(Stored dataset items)
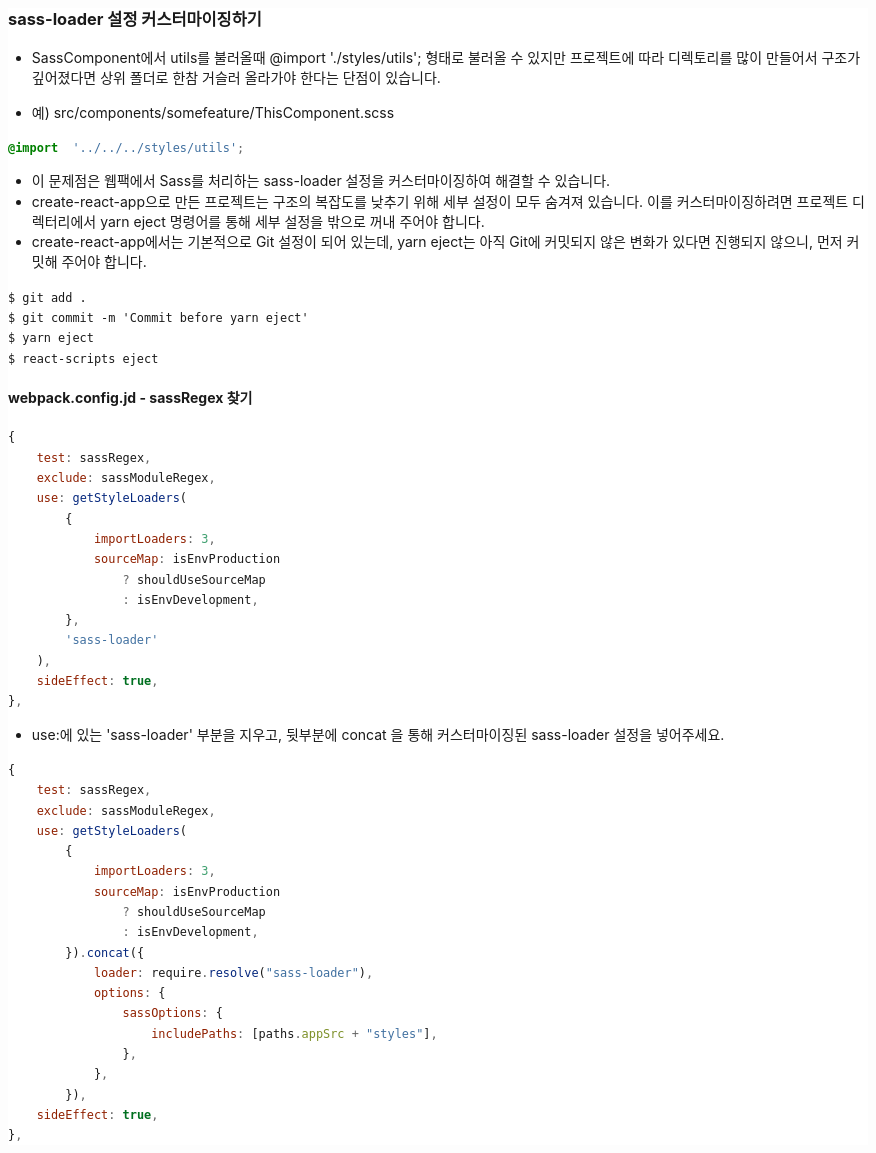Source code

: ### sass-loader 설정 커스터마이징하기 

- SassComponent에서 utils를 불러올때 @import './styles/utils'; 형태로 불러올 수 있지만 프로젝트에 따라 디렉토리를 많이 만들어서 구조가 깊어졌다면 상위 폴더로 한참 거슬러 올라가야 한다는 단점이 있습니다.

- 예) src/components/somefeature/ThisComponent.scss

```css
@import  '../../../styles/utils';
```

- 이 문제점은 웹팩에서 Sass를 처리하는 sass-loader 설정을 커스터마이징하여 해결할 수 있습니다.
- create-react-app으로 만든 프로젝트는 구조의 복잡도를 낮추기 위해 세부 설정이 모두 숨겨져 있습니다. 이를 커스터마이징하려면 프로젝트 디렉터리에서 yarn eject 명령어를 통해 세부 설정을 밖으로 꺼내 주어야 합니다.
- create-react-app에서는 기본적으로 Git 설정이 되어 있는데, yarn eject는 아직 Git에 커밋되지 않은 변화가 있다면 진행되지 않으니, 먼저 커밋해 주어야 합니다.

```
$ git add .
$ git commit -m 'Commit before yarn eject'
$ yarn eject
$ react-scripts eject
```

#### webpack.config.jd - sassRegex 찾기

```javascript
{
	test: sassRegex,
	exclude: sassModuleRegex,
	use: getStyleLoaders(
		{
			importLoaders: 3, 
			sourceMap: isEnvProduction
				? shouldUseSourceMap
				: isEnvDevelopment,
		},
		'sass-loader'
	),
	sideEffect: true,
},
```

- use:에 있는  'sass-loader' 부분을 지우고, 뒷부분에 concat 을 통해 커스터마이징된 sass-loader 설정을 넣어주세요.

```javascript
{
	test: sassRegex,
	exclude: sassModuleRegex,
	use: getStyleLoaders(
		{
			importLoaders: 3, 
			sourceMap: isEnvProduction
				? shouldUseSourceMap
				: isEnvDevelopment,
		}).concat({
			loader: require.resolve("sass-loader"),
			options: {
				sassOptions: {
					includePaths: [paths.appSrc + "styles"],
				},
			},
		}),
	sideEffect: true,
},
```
--
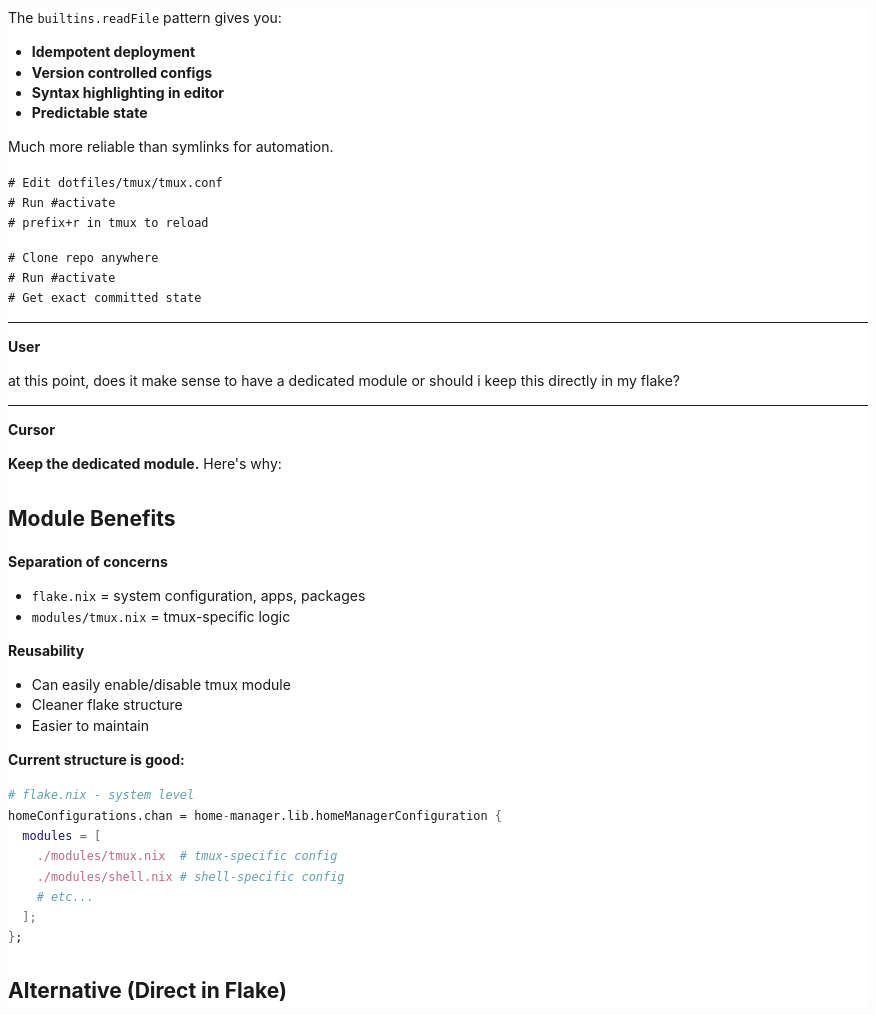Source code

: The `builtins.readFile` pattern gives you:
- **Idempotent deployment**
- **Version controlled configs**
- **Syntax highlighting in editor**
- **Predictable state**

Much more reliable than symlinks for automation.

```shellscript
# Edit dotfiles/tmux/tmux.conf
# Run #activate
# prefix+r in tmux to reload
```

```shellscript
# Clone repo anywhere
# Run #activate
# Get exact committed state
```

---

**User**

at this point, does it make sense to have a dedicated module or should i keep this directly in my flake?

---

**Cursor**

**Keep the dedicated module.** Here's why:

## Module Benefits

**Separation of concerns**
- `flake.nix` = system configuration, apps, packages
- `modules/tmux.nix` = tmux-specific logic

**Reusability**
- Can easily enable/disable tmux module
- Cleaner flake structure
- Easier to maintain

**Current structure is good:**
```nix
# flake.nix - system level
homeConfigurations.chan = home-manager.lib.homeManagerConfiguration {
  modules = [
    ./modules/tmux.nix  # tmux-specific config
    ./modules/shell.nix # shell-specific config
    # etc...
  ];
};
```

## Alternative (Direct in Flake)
...
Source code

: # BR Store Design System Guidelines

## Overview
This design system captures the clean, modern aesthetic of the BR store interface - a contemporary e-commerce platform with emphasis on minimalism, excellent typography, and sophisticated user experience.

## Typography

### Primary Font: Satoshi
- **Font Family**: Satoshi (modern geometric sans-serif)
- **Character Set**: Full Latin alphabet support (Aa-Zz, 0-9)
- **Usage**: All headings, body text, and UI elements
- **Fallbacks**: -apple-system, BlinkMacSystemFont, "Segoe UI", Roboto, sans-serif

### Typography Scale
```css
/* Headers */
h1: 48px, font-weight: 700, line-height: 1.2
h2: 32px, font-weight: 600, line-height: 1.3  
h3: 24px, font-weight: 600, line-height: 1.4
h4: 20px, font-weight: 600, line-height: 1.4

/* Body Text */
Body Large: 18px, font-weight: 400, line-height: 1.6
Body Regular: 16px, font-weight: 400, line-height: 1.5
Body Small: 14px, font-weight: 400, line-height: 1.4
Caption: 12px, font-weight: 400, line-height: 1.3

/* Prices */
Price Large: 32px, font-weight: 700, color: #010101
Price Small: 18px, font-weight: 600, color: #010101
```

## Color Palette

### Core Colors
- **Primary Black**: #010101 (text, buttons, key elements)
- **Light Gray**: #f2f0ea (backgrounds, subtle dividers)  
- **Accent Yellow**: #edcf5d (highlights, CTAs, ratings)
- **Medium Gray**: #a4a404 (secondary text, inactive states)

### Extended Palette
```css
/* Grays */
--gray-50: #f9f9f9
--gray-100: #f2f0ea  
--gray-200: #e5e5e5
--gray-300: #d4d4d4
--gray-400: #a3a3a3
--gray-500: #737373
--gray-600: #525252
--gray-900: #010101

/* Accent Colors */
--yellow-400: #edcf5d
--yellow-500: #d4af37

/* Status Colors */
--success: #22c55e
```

*EXERCISE REQUIREMENTS*: The answer consists of the lines above that include the word "Colors", each copied exactly.

*EXERCISE RESULT*:
### Core Colors
/* Accent Colors */
/* Status Colors */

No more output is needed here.